>>>
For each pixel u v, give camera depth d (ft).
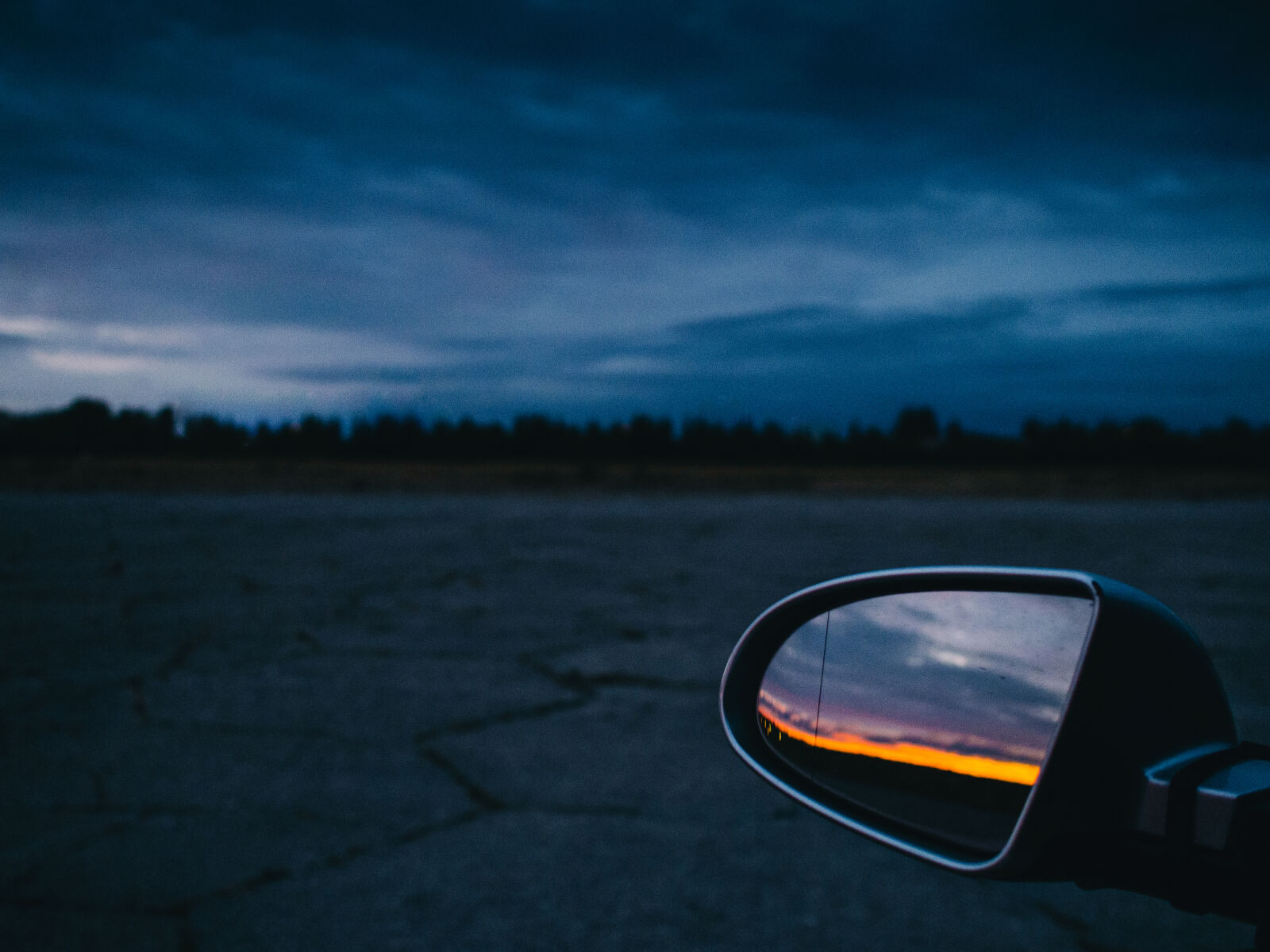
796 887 6.27
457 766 8.52
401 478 62.28
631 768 8.48
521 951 5.43
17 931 5.63
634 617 15.48
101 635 14.01
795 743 2.49
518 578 19.88
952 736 2.02
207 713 10.08
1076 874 1.70
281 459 88.12
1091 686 1.69
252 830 7.11
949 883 6.36
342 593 17.87
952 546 26.22
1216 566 22.00
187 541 26.50
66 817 7.32
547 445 101.19
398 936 5.59
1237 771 1.58
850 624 2.35
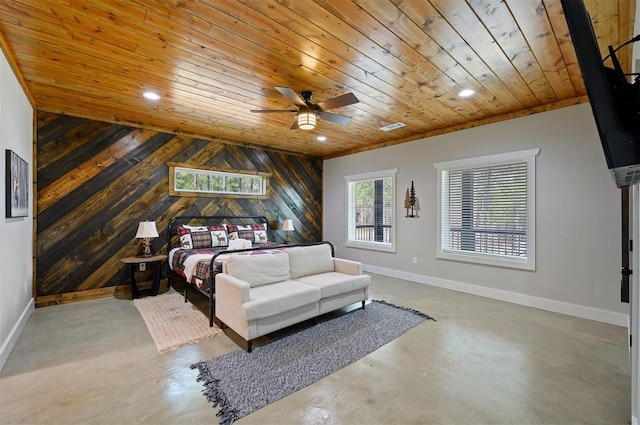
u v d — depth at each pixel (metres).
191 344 2.75
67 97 3.52
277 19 2.07
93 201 4.21
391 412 1.83
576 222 3.53
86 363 2.39
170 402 1.92
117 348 2.66
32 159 3.67
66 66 2.76
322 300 3.22
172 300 4.09
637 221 1.62
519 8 1.96
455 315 3.50
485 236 4.36
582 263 3.48
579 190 3.51
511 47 2.43
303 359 2.47
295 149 6.43
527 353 2.57
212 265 3.21
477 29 2.18
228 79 3.03
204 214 5.33
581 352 2.58
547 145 3.73
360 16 2.04
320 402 1.93
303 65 2.73
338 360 2.45
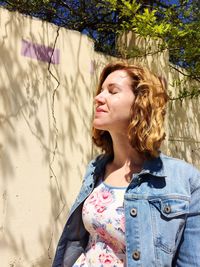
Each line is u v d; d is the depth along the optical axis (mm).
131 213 1646
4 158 3412
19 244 3453
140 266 1565
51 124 3736
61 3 5508
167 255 1556
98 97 1860
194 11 5297
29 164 3555
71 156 3867
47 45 3766
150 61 4652
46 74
<<<
### WHAT YOU SHOULD DO
Copy out each line of the data containing the string "pixel".

### SOLUTION TO THIS TASK
For each pixel u v, give camera depth d (ft).
u v d — depth at each pixel (metres).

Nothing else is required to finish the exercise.